LUNAR SURFACE – It’s been called the greatest achievement in human history.
On July 16, 1969, a mere 65 years after the Wright brothers first took to the air, Buzz Aldrin, Neal Armstrong and Michael Collins climbed atop a 362-foot-tall, 6.5 million-pound tower of flame and thunder. Thus began their 953,054-mile flight to the moon and back, all while using a navigational computer with less computing power than a modern washing machine.
See related story: Aldrin celebrated communion on moon
See related story: God, creation and the day men walked on the moon
It was the work of more than 400,000 minds across a decade, and on the tip of that mighty Saturn V rocket sat the hopes and pride of a nation embroiled in the Cold War. In four days, Aldrin and Armstrong would gently rest their lander on the silent, pocked-marked lunar surface while Collins remained in orbit above. There can be no doubt it was – in the words of Armstrong – “one giant leap for mankind.”
Yet even as mankind was taking this giant leap, God remained supreme. Though for many the moon landing is the ultimate testament to
man’s preeminence, God was not absent from the endeavor.

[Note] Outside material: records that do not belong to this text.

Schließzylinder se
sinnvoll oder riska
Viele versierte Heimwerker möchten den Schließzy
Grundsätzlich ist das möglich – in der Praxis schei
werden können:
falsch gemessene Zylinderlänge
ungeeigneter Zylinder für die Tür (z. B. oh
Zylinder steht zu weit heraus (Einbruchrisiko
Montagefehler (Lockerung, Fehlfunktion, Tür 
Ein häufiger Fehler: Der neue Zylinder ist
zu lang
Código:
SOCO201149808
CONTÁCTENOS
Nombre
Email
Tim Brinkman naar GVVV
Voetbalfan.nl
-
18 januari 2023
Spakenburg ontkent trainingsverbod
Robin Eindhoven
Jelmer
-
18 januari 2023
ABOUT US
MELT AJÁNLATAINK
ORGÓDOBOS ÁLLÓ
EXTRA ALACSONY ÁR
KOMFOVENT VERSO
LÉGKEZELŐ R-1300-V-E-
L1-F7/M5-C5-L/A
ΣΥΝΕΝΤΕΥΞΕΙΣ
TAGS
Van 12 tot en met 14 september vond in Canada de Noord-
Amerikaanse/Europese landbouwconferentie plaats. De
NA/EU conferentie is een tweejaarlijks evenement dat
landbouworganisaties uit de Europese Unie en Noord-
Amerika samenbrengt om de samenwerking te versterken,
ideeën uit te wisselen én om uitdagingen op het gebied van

For example, in the weeks before the historic liftoff, President Richard Nixon inquired at NASA as to their plans for the commemorative plaque to be left on the lunar surface, which in addition to depictions of the globe was to bear his signature. Their preparation read: “Here men from the planet Earth first set foot upon the Moon – July 1969, A.D. – We come in peace for all mankind.” Nixon liked the text, but suggested a slight change. He felt the text should be past tense: “We came in peace,” instead of “come.” NASA agreed.

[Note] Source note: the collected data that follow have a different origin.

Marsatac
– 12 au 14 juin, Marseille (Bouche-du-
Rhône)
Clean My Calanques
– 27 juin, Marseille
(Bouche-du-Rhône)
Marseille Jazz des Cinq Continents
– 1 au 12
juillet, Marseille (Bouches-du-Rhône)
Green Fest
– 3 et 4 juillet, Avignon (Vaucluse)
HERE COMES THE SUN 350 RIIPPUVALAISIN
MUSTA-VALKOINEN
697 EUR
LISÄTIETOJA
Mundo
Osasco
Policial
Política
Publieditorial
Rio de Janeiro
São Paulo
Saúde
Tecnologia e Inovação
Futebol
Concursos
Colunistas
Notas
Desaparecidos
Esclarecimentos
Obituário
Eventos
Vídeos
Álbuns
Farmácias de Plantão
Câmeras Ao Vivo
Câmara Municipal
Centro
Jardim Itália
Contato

A week later, he suggested a second edit. He wanted the phrase to read, “We came in peace under God for all mankind,” a nod to both the Almighty and the national motto: One Nation Under God. NASA balked, the space agency’s administrator Thomas Paine told the Orlando Sentinel in 1989. They felt a reference to the motto of the United States and more directly, a mention of God, took away from the universal message they were going for. In the end, it was a moot point because the plaque was already attached to the lunar lander and securely tucked away and ready for launch.
Though there is no overt reference to God on that plaque as it still sits on the moon, there is still a subtle nod in the date: July 1969, A.D. (anno Domini, medieval Latin for “in the year of the Lord”).
There is also Buzz Aldrin’s observance of the Lord’s Supper on the lunar surface (see story on page 12), a private act of worship in the hours of waiting between the touchdown of the lunar lander and Armstrong’s historic steps.
An estimated 600 million people watched the climactic moments on television that hot summer night, with untold millions of those praying as they gathered around television sets all around the planet. Then there’s the very nature of that planet, the moon, and the stars that litter the sky; all evidence of God’s creative hand, seen from a perspective unimaginable to human minds since God first breathed life into dust.
The heavens declare the glory of God
“The heavens declare the glory of God,” Psalm 19 begins. “And the expanse proclaims the work of His hand.”
That verse is found on the wall of the Wheeler Science Center at Southwest Baptist University.
That’s where Associate professor Craig Masters teaches physics and astronomy. Masters said his study of space bears out the truth of that verse.
“The scale and the sheer magnitude of the universe speak to God’s creation,” he said.
For many, that scale and magnitude of the universe, the exploration of the moon and space, and science in general are all evidence for man’s supremacy and evidence of God’s non-existence. Not so, according to Masters. He argues the heavens – and science itself declares an order… that they are the work of a Creator’s hand.
“I would say that science really only makes sense within a Christian worldview,” he said. “One of the things that the scientific method depends on is the uniformity of nature. The worldview of naturalism deals with time and chance working on matter. Uniformity on the other hand deals with regularity. Those two ideas are basically antithetical. I think naturalism undermines the possibility of science rather than being essential to it.”
Jeff Williams, who spent a total of 534 days in space from 2000 to 2016, was so confronted by this truth that he wrote a book titled The Work of His Hands: A View of God’s Creation from Space.
“When I look out the window and I see this – all of the elements are what you would imagine you would see with a creative work by an infinite God,” Williams wrote. “You see the design, you see the beauty, you see the purpose, you see all of those elements, you see order in all the details.”
“It’s one thing to be inside here, look out the window, and view the elements of God’s creation in deep space as well as the planet,” Williams said of spacewalking. “It’s quite another thing to go outside, and now you have set yourself inside this suit that is sustaining your life and you can see through that full-faced visor not only the vastness and the majesty of the globe itself but deep out into space. It just deepens a comprehension, the observation of what we know through Scripture about the amazing creative work of God. It’s an incredibly humbling experience.”
King David never gazed at the stars from orbit or peered back at the Earth from the surface of the moon, but what the psalmist knew then is no less true 50 years after man-made footprints in the lunar dust: God was and is writ large over the exploration and study of space, regardless of whether or not man cares to admit it.